Is that WD-40 I see???? Eeeekkkkk!!!!!! You gummed up dinosaur. Corrosion X my friend. Corrosion X. Once you use it, you will never go back. http://www.cbhobbies.com/corrosionx/forguns.html
 
Well, thanks for the info on the yataknitanafghan-style blades, Neff, but I was referring to a couple of 'em in the socket row... BTW, ever aviate into Eagle County and chuckle at the Hueys-on-Skis at the HAATS?
 
Beautiful collection. I may have to bring my wife over to the site and show her just how well off she is with my two little safes,heh, heh, heh...
 
emdfl - you're welcome. A service we at the Castle are happy to provide. CDR Salamander. Amateur. Amateurs always jump to conclusions. There's cleaning, there's lubrication, there's preservation - long term and short term. Absent demage done during - it's the final coating of whatever that matters. Besides. I like the smell. Many good memories associated with the smell.
 
John, I'm with you.
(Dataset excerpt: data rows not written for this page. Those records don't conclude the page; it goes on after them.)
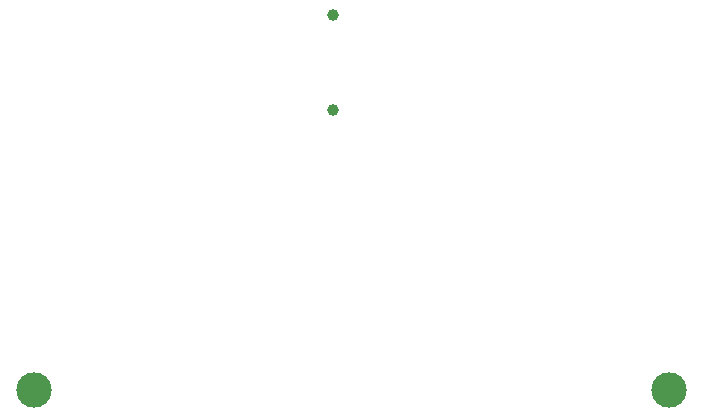
<source format=gbr>
%TF.GenerationSoftware,KiCad,Pcbnew,7.0.8*%
%TF.CreationDate,2023-11-09T12:00:47+01:00*%
%TF.ProjectId,Suspension_telemetry,53757370-656e-4736-996f-6e5f74656c65,rev?*%
%TF.SameCoordinates,Original*%
%TF.FileFunction,NonPlated,1,2,NPTH,Drill*%
%TF.FilePolarity,Positive*%
%FSLAX46Y46*%
G04 Gerber Fmt 4.6, Leading zero omitted, Abs format (unit mm)*
G04 Created by KiCad (PCBNEW 7.0.8) date 2023-11-09 12:00:47*
%MOMM*%
%LPD*%
G01*
G04 APERTURE LIST*
%TA.AperFunction,ComponentDrill*%
%ADD10C,1.000000*%
%TD*%
%TA.AperFunction,ComponentDrill*%
%ADD11C,3.000000*%
%TD*%
G04 APERTURE END LIST*
D10*
%TO.C,J3*%
X106183400Y-78106000D03*
X106183400Y-86106000D03*
D11*
%TO.C,BT2*%
X80910400Y-109855000D03*
X134610400Y-109855000D03*
M02*

</source>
Ah, the sweet smell of gun mayo permeating the air.
 
Knew I had this someplace... From the 2003 Darwin Awards Nomination Pool: Nominee #6 [The Indianapolis Star]: A cigarette lighter may have triggered a fatal explosion in Dunkirk, IN. A Jay County man, using a cigarette lighter to check the barrel of a muzzle loader was killed Monday night when the weapon discharged in his face. Sheriff's investigators said Gregory David Pryor, 19, died in his parents' rural Dunkirk home at about 11:30 PM. Pryor was cleaning a 54-caliber muzzle-loader that had not been firing properly. He was using the lighter to look into the barrel when the gunpowder ignited. Well, if the powder ignited while he was holding a lighter to the muzzle, it's fairly simple to figure out why the smoke-pole wasn't "firing properly"...
 
Chief, those blades in the socket row ain't warped- it's an hoptical allusion, caused by the lighting and the camera flash. And I know the slicks-on-sausages yer talking about, but I try not to chuckle too loud- I may someday be trying to signal one from a mountain-side, eh? 10-4 on the smell of WD40, John- and it's a dang good solvent when cleaning old grease out of the corners and crannies of an old military device (one of my favorite pastimes). Just don't get it in your eyes- trust me on this one...
 
Hopps #9. That and the perfume of a girl I knew in High School.... À la recherche du temps perdu...... A little froggy for you... Very Proustian.